▶ [Plain-text engineering files]:
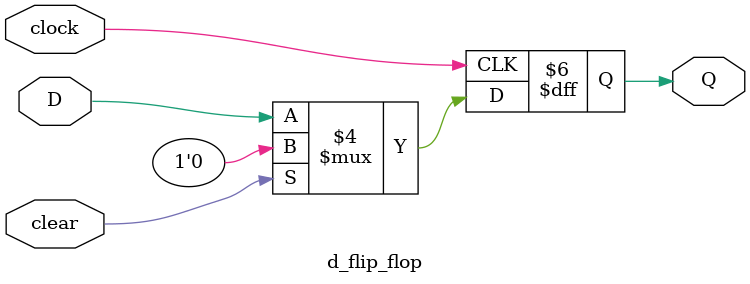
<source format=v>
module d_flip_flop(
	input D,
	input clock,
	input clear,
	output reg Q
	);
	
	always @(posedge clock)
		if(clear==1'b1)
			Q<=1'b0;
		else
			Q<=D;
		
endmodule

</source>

▶ [The task]:
Your reply should hold every line above exactly as written and none of the pictures.

▶ [Completed exercise]:
<source format=v>
module d_flip_flop(
	input D,
	input clock,
	input clear,
	output reg Q
	);
	
	always @(posedge clock)
		if(clear==1'b1)
			Q<=1'b0;
		else
			Q<=D;
		
endmodule

</source>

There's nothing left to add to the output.